I actually know very little about how my grandparents and great-grandparents met and married, except for one story. This is part of the story of Victorine Hayward, as I remember it told to me by family friend Brenda Prendergast.
Victorine met my great grandfather, Leslie Gordon Hayward, at the age of about twenty, in a café somewhere in London. The year was about 1932/33. He was with a friend, whom Victorine took a bit of a shine to.
The three of them got chatting, and Victorine told them her story. She had run away from home (we have no idea where this ‘home’ was) at the age of about 16 when she discovered that her George Jones, the man she had been brought up by, was not in fact her father.
Victorine’s mother Mabel had left her husband William Philip Hayward, an alcoholic actor, when her daughter was young. She subsequently met and set up home with George, who had treated Victorine as his own daughter. It was only on the death of her real father that Victorine found out, by overhearing a conversation between George and Mabel, and upset by the revelation left home. (Mabel and George later married.)
In London, while living with one of her aunts, Victorine had met a man named Fox. They married on Victorine’s eighteenth birthday in February 1931. They had a son, born on Christmas day that year.

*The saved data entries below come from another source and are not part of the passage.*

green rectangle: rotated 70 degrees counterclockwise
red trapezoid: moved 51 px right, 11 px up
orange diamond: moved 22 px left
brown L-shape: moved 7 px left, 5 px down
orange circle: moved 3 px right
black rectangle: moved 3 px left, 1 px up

When the marriage broke down, she left him, taking her baby son with her, and lived for a short time in some sort of bed-and-breakfast or lodging house. But she had little money and conditions were poor. She had no choice but to return her son to the care of his father, where he would be properly looked after. Following this, her husband had deprived her of access to her child, and when Victorine met Leslie she was in despair at ever getting him back.
Leslie’s friend was incredulous and dismissed the story, but Leslie, it turns out, believed her and was sympathetic. The pair fell in love and Victorine was soon pregnant. Her husband divorced her on the grounds of adultery. Once the divorce was finalised, Leslie and Victorine married and Victorine gave birth to a son shortly afterwards, followed by my grandmother a few years later, just after the couple had relocated to Yorkshire. Victorine never saw her other son again.